Volume 43 | Number 1 | Fall 2012

Teachers learn about Total Instructional Alignment at a recent conference held on the Idaho State campus.

ISU Photographic Services/Susan Duncan

Meeting New Standards

Fall 2012 Issue | By Andrew Taylor

Idaho's ability to meet the challenge of adopting the national Common Core State Standards that will be implemented in the 2013-14 school year for preschool through high school students may hinge in part on instructional integration method developed and being presented by the Idaho State University College of Education's Intermountain Center for Educational Effectiveness (ICEE).

The ICEE began offering a method of teaching, Total Instructional Alignment, to 10 Idaho school districts in 2008 and now has trained hundreds of K-12 teachers throughout the state in scores of the state's school districts utilizing the Total Instructional Alignment model. The ICEE has offered it to 52 school districts in Southeast Idaho alone.

The Common Core State Standards are designed to ensure every student that graduates from an Idaho high school is prepared for postsecondary education or the workforce, and once there, not need remediation. These standards have been adopted by 45 U.S. states and three territories.

"Total Instruction Alignment (TIA) is a method of unpacking and implementing the new standards. TIA will help ensure that kids are taught exactly what they need to know and be able to do," said Chuck Zimmerly, ICEE director.

"The new core standards and Total Instructional Alignment are the platforms to address four major challenges for educators," Zimmerly said.

Those challenges are:

  1. the implementation of the State Board of Education's Complete College Idaho program, which has the ambitious goal that 60 percent of Idahoans ages 25-34 will have a degree or certificate by 2020;
  2. student achievement;
  3. college and career readiness of high school graduates; and
  4. positioning Idaho students to be competitive in the global marketplace.

"The question for us has been 'how do you take the new, more rigorous student standards and package them in a way that teachers can deliver them in the classroom?" said Chuck Wegner, director of curriculum for Idaho School District 25 in Pocatello.

He said that his district began research on how it could organize standards into units for the purpose of instruction, which led it to the Total Instructional Alignment program.

"It's hard work and a bit ambiguous, but it is a starting point and a program that an individual teacher can tweak and then take to their own classroom in preparation for implementing the new standards," said Wegner, who was among nearly 500 educators attending a summer TIA training at ISU's Pocatello campus this summer.

The founder of Total Instructional Alignment and author of a book by the same title, Lisa Carter, was among those in attendance at the TIA training in Pocatello.

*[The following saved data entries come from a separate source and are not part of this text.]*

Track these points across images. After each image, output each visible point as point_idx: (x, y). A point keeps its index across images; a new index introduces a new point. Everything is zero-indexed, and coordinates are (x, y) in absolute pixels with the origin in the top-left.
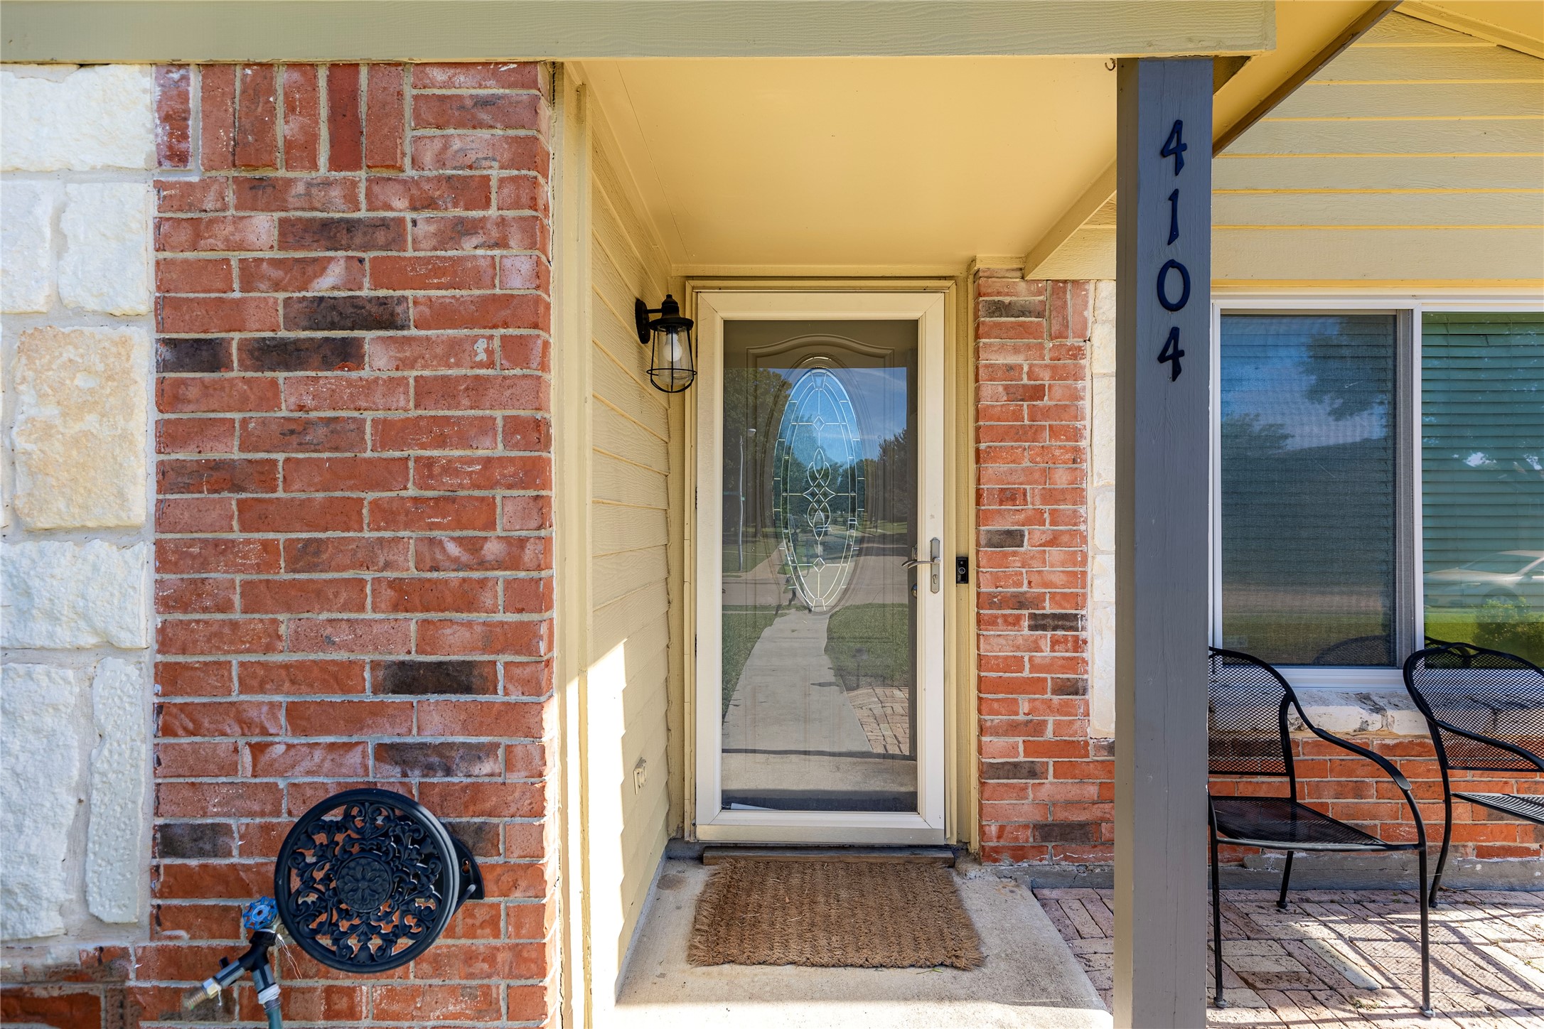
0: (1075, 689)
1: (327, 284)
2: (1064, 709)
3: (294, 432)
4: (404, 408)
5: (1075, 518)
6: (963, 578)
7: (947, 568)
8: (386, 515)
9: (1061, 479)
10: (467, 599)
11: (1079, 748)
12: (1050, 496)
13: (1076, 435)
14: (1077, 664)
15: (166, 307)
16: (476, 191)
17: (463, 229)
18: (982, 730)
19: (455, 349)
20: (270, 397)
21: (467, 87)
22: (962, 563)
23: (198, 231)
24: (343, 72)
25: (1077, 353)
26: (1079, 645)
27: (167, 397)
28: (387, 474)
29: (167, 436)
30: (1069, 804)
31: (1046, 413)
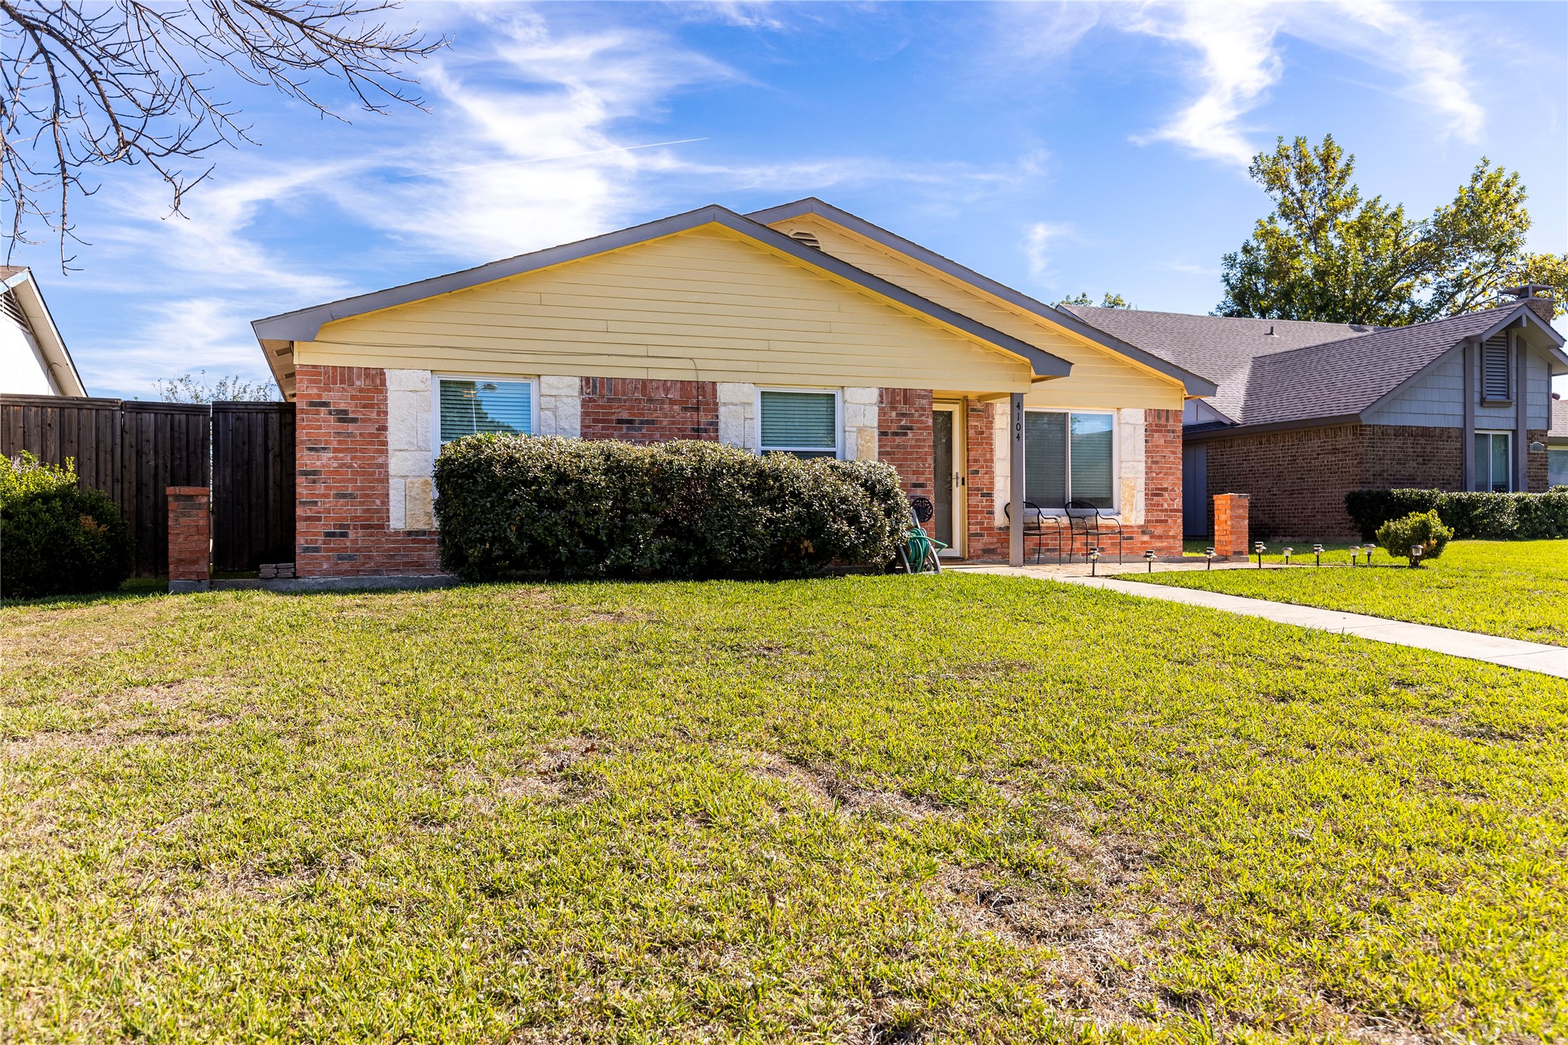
0: (991, 513)
1: (903, 423)
2: (989, 518)
3: (898, 446)
4: (913, 443)
5: (991, 467)
6: (963, 484)
7: (960, 481)
8: (912, 460)
9: (988, 456)
10: (923, 473)
11: (992, 529)
12: (986, 461)
13: (991, 444)
14: (992, 506)
15: (880, 426)
16: (924, 409)
17: (923, 415)
18: (969, 524)
19: (921, 434)
20: (894, 441)
21: (923, 393)
22: (963, 479)
23: (885, 414)
24: (905, 390)
25: (991, 422)
26: (992, 501)
27: (880, 440)
28: (910, 453)
29: (880, 447)
30: (990, 543)
31: (984, 438)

She pointed out that although there are other states and educational institutions using her system to address the challenges posed by the Common Core State Standards, Idaho State University's Intermountain Center for Education Effectiveness efforts are unusual.

"The partnership between the Idaho State University College of Education and Idaho local education agencies to deliver TIA to Idaho K-12 teachers and administrators is unique in the nation," Carter said. "What's unique about Idaho is the extent universities are working with the prekindergarten to 12th-grade teachers to help meet the Common Core Standards. Those standards will help graduating K-12 students be prepared for universities. It only makes sense that universities should be involved in the process."

Teams of educators at this summer's conferences learned and implemented the TIA teaching model, which aligns standards with curriculum, curriculum with instruction, and then assesses how effectively the standards have been met.

"The Idaho Total Instructional Alignment is a grassroots, teacher-driven process to design and develop a method by which the Common Core State Standards can be integrated into classroom instruction," Zimmerly said. " It is essential to begin the integration of the CCSS into classroom teaching this fall."

"Meeting the Common Core State Standards is a big deal," said Susan Jenkins, director of the TIA project and College of Education assistant dean. "The time is now for learning to meet these standards and our work with Idaho teachers is critical. The ISU College of Education is in the lead pack nationally on helping educators learn TIA so they can meet the challenge inherent in these new national standards."

"Classrooms, schools and districts that have implemented the TIA program have shown a measurable improvement in their Annual Yearly Progress Reports as mandated by the state under the No Child Left Behind Act," Jenkins said.

Conference participants were organized into teams of teachers, which are organized by content area and grade level. Those teams used the software and technology provided at the conference to develop "Total Instructional Alignment" documents that will be uses as roadmaps for their class instruction and assessment for the upcoming academic year. These documents have become a pivotal instructional tool for participating districts and are routinely used in professional development workshops and classrooms.